Nono felt as if common Swedish words were hardly fit to express his thankfulness, so he astonished Alma by dropping on one knee and kissing her hand, as he had seen "a courtier saluting a queen" in a "history book" he studied at school.
Old Pelle, meanwhile, was looking on with the sharp twinkle in his eye with which he watched many of Alma's proceedings. She knew he had been consulting-architect as to the little cottage, but she could not help calling on him now to admire it, saying, "Is it not a beauty, and just like Karin's home?"
Pelle leaned on his rake as he stood, and answered, "It is like it, and it is not like it. People's faces can look like them even when they are dead. That is a kind of a dead house to me with the door tight shut. That isn't the way at the cottage. The door is always open, in a way, there. It says, 'Come in; you're welcome.' If the Master up there," and he raised his thin finger towards the skies, "was to say to Karin, 'Where is the guest-room?' she'd likely point to the house, all one great room inside. She'd make a mistake, though. Her guest-room is in here, where she let the Master in long ago." Pelle laid his hand on his breast, where he supposed his honest old heart to be beating. He may not have located it right physiologically, but something whispered to Alma that the old man spoke the truth as he added emphatically, "The guest-room is the heart, to my thinking; and when the right Guest gets in there, sharing is easy, and a man or a woman grows free and friendly like."
Pelle began to work very diligently, raking the newly-cut grass as if he had had his say in the matter and had no more time for talking.
Alma went into the house with the savings-bank in her hand. A savings-bank it proved to be as the months went on, with a very strong draught down the little chimney. Alma had been in earnest when she had said she meant to be economical. Her firm will was now set in that direction. Coin after coin was dropped into the chimney, as swallow after swallow sinks into similar quarters when a summer night comes on. The accumulating store lay in secrecy and in stillness, save when Alma now and then made the little house shake as if an earthquake threatened it with destruction, while she listened delightedly to the jingling and rattling within. She wished often that she had asked Nono to make real windows with glass in them, through which she might have feasted on her treasure. She did not like those little black pasteboards based with white, and the pots of flowers painted behind them to simulate Karin's geraniums.

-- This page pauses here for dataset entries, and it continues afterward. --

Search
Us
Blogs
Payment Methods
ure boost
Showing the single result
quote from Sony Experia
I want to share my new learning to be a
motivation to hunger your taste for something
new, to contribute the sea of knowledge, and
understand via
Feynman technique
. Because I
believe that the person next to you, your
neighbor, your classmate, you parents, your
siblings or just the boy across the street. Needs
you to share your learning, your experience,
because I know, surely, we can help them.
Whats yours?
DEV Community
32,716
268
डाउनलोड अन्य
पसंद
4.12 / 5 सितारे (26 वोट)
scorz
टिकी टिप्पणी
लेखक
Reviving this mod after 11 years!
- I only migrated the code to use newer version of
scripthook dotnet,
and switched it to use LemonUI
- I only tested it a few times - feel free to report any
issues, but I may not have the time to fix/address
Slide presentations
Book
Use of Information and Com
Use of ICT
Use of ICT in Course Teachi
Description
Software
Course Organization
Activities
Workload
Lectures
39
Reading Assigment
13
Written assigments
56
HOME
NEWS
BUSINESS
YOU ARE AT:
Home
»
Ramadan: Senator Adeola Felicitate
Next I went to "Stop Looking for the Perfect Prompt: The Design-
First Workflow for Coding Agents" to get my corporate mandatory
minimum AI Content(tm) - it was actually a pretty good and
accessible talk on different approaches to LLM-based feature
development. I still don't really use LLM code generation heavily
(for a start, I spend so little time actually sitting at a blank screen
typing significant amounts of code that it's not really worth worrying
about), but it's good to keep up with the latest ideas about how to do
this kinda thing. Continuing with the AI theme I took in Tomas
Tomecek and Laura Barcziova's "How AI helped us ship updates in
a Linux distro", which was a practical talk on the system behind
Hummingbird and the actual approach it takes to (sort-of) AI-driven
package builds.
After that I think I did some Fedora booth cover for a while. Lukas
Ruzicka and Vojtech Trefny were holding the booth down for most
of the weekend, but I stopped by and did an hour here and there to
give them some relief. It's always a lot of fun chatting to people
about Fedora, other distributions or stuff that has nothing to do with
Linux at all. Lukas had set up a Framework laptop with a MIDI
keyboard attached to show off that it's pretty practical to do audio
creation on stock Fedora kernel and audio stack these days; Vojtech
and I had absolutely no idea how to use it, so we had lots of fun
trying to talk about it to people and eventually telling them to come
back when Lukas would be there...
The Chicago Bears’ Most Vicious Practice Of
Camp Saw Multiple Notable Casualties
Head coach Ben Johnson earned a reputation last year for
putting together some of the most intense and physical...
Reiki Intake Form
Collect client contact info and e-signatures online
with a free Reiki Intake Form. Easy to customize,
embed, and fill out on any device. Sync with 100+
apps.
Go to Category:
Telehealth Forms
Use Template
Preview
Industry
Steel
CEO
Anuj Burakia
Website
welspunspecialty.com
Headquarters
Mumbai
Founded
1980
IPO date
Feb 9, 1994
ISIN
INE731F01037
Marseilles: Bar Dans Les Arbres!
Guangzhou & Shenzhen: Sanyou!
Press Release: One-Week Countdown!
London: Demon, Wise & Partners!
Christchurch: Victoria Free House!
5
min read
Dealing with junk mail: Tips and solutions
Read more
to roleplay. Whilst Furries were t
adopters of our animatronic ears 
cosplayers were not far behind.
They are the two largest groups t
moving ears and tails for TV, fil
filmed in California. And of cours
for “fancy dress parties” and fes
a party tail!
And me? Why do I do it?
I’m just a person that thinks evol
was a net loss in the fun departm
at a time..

Every Saturday evening Pelle came to be paid for his labours of the week. His gains were duly handed over to Karin, and then Pelle went to his little room, where he walked up and down, holding his head as high as the ceiling would permit, in the comfortable consciousness that he had turned his back on the poorhouse, and yet was not a burden at the cottage.
The colonel had provided the money for Pelle from the first, and now Alma had asked him to do the same for Nono, as she had something particular in view for which she was saving all she could spare. The colonel looked inquiringly, but received no answer to his questioning glance. He was accustomed to Alma's having her plans and her whims and fancies; and as they generally did no harm, he was not in the habit of examining particularly into them. It would even be a pleasure to him to pay Nono's wages personally. He liked the little brown boy who made him think of the sunny south, and could not pass him in the garden without giving him a pleasant word or a friendly nod. It pleased him to think there would now be a new link between them. A silver link it proved in a small way to Nono, who had no reason to complain of the change. The little Italian did, however, half realize that Miss Alma did not notice him quite in the same way as at first; but he was thankful for the friendliness of the past, for his pleasant home, and for steady work, and life was very bright to him now that the twins were more his protectors than his tyrants.
Frans was not at all pleased with the new system of economy. Alma had always been ready to give or to lend to him from her own private purse when he was "short of money," for the construction of his machines or for any of his various undertakings. She had often scolded him for being thriftless and reckless, but had been as liberal with her loans and gifts as with her reproaches. He was fairly astonished when his birthday came round to receive from her an old book of her own, with the fly-leaf torn out, and an inscription written on the title-page, "Frans. From his devoted sister."
"Much devoted!" he said with a shrug, as he looked at his present, a nicely-bound book, truly, and containing much good advice, but conveyed in such long words and long sentences and such very small print that Alma herself had never been able to read it. "What's got into you, Alma?" he added hastily; "you seem to be drawing off from me, every way, as fast as you can. I wonder if you will stop calling me Frans one of these days, and pretend you are no sister of mine. You know I don't care for this thing! I'm not much of a reader, any way, and books are not much in my line, unless they are about travels or machines or something that grows or crawls. You are all the sister I have, and I wish sometimes you would find it out!"
Frans did not wait for an answer, but ran off to thank the housekeeper for the big cake she had made for him, and the flower-decked table on which it had been placed. He wanted to thank his father, too, for the neat little cupboard that had been placed in his room for his cabinet, with lock and key, glass doors, and plenty of shelves, just as he would have wished it.